Yargıtay Kararı 14. Hukuk Dairesi 2014/10973 E. 2014/11085 K. 13.10.2014 T.

YARGITAY KARARI
DAİRE : 14. Hukuk Dairesi
ESAS NO : 2014/10973
KARAR NO : 2014/11085
KARAR TARİHİ : 13.10.2014

MAHKEMESİ : Nazilli 2. Asliye Hukuk Mahkemesi
TARİHİ : 12/11/2013
NUMARASI : 2013/96-2013/280

Davacılar vekili tarafından, davalılar aleyhine 25.03.2013 gününde verilen dilekçe ile komşuluk hukukundan kaynaklanan tazminat istenmesi üzerine yapılan duruşma sonunda; davanın reddine dair verilen 12.11.2013 günlü hükmün Yargıtayca incelenmesi davacı vekili tarafından istenilmekle süresinde olduğu anlaşılan temyiz dilekçesinin kabulüne karar verildikten sonra dosya ve içerisindeki bütün evrak incelenerek gereği düşünüldü:

K A R A R
Dava, komşuluk hukukundan kaynaklanan maddi ve manevi tazminat istemine ilişkindir.
Davacılar, 10 parsel sayılı taşınmazın malikleri olduklarını, komşu 21 parsel sayılı taşınmaza N.. B..nın herhangi bir idari karara dayanmaksızın çöp dökmesi nedeniyle taşınmazındaki ağaçların zarar gördüğünü ileri sürerek, maddi ve manevi tazminat isteminde bulunmuşlardır.
Mahkemece idari yargı görevli olduğundan davanın usulden reddine karar verilmiştir.
2577 sayılı İdari Yargılama Usulü Kanununun “İdari Dava Türleri ve İdari Yargı Yetkisinin Sınırları” başlıklı 2. maddesinin (a) bendinde idari işlemler hakkında, yetki, şekil, sebep, konu ve maksat yönlerinden biri ile hukuka aykırı olduklarından dolayı iptalleri için menfaati ihlal edilenler tarafından açılan iptal davaları, (b) bendinde de idari eylem ve işlemlerden dolayı kişisel haklara muhtel olanlar tarafından açılan tam yargı davaları idari yargının görev alanı içinde sayılmıştır.
Somut olayda; Nazilli Belediyesine 21 parsel sayılı taşınmaza çöp dökülmesi konusunda alınmış idari karar olup olmadığı sorulmuş, 21.07.2014 tarihli cevabi yazıdan 21 parsel sayılı taşınmaza çöp dökülmesi konusunda belediye tarafından alınmış bir idari karar olmadığı anlaşılmıştır.
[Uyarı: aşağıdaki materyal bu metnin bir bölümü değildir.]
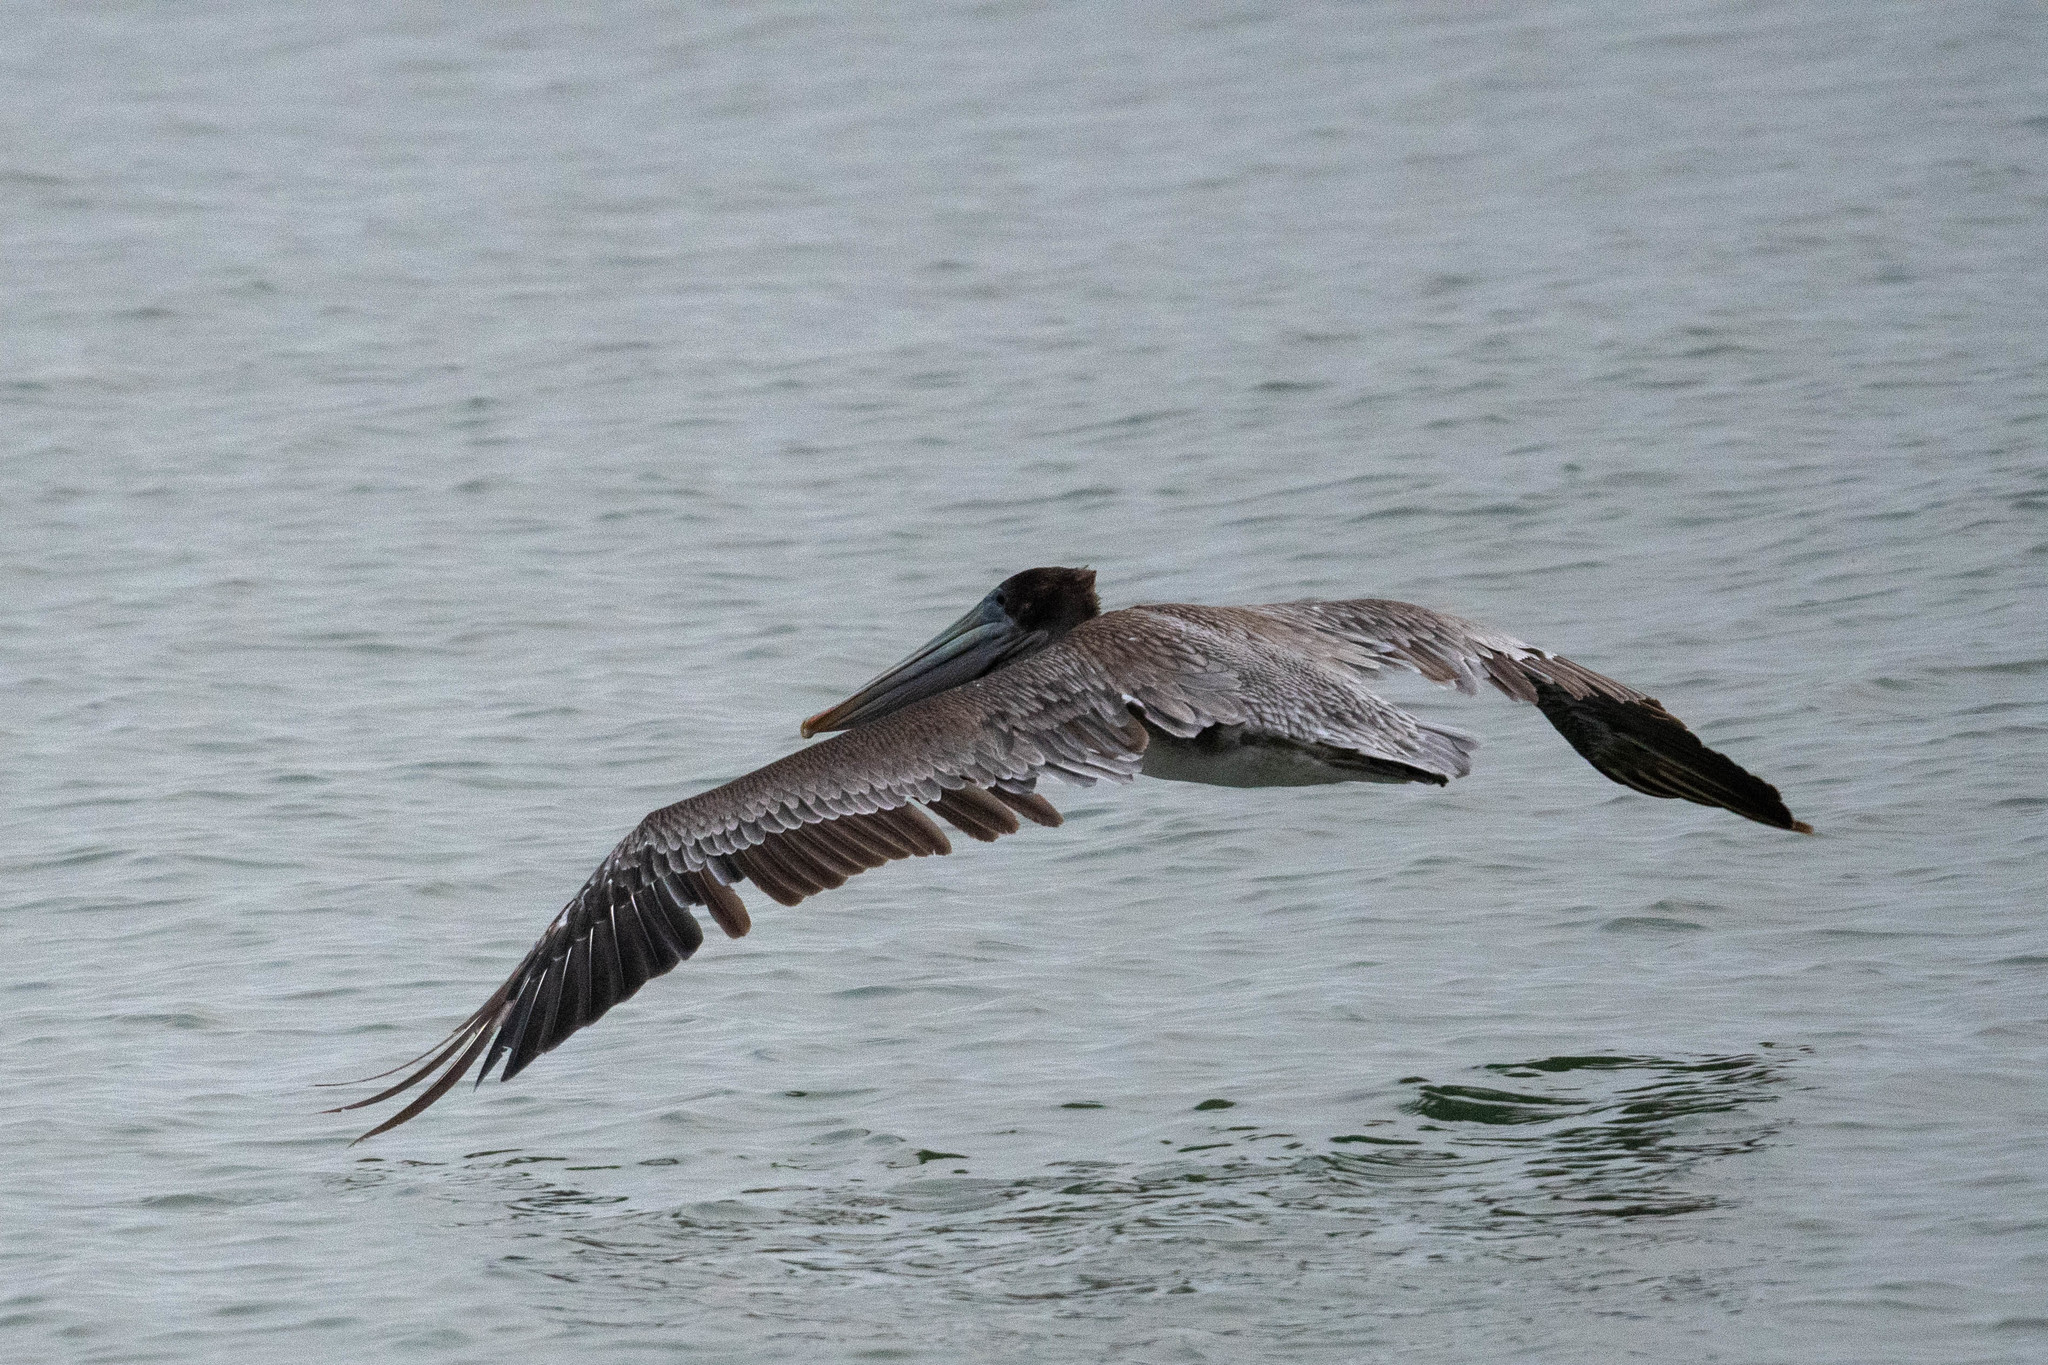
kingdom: Animalia
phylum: Chordata
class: Aves
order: Pelecaniformes
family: Pelecanidae
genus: Pelecanus
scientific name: Pelecanus occidentalis
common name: Brown pelican
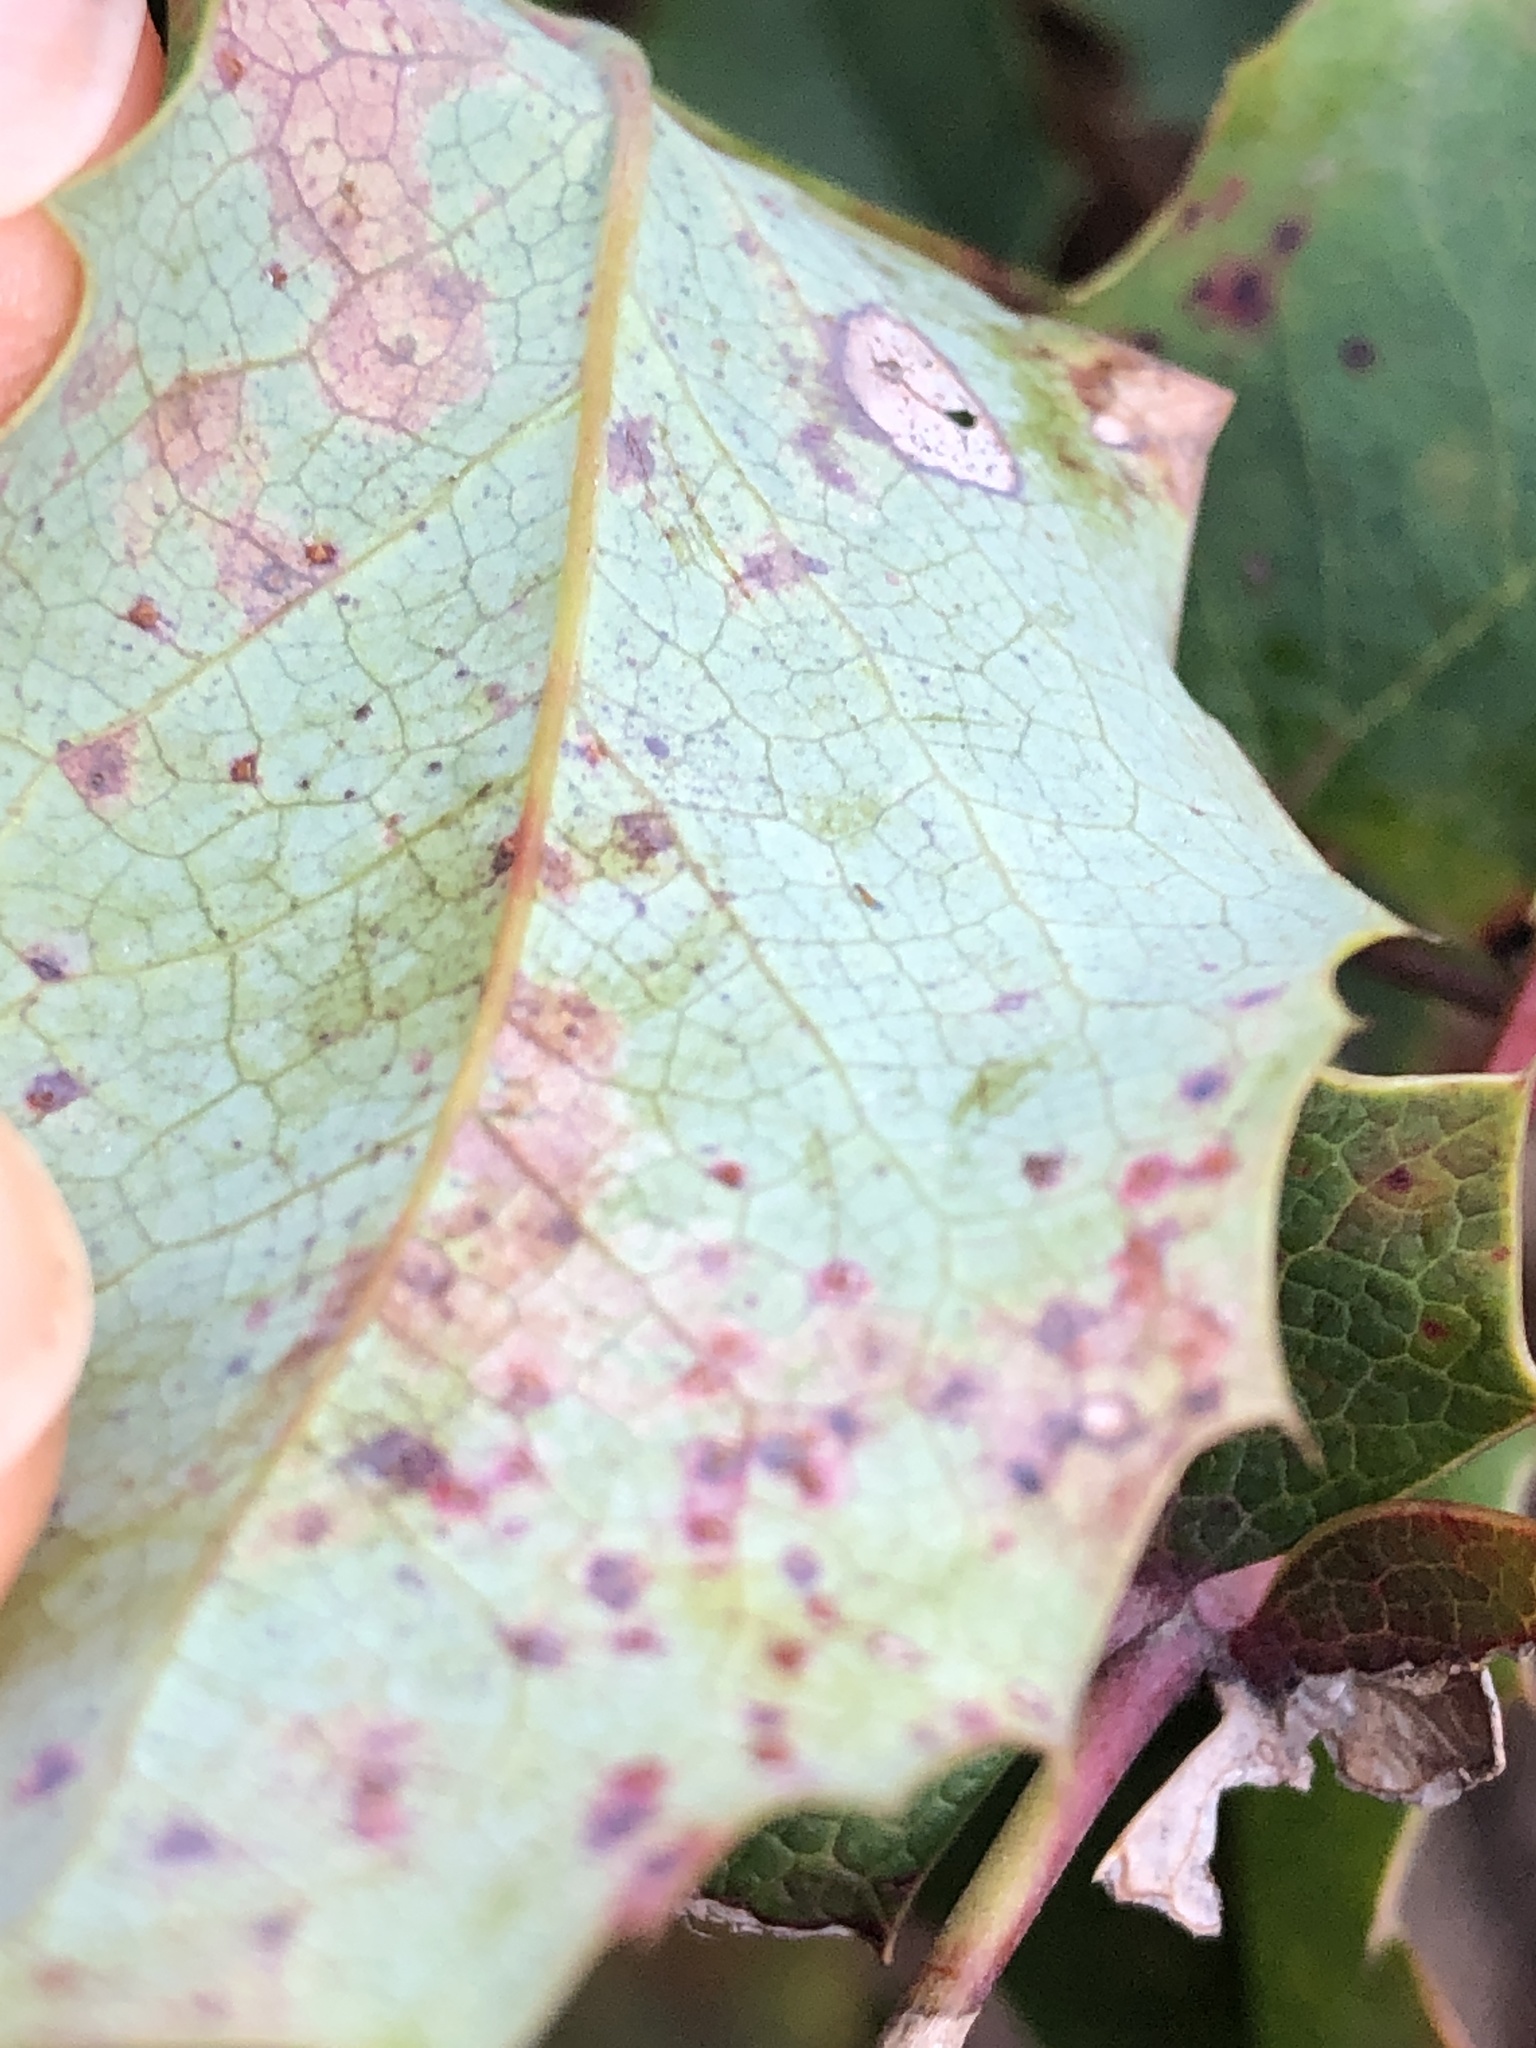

Bu durumda idarenin eylemi komşuluk hukukuna aykırı bir davranış olarak değerlendirilerek davanın esasının incelenmesi gerekirken idari yargının görevli olduğundan bahisle davanın yargı yolu bakımından reddine karar verilmesi doğru değildir.
O halde mahkemece işin esasına girilerek tarafların delilleri toplanıp, değerlendirilerek sonucuna göre bir karar verilmesi gerekirken, yazılı şekilde hüküm kurulması doğru görülmemiştir.
SONUÇ: Temyiz olunan kararın yukarıda açıklanan nedenlerle BOZULMASINA, peşin yatırılan harcın istek halinde yatırana iadesine, 13.10.2014 tarihinde oybirliğiyle karar verildi.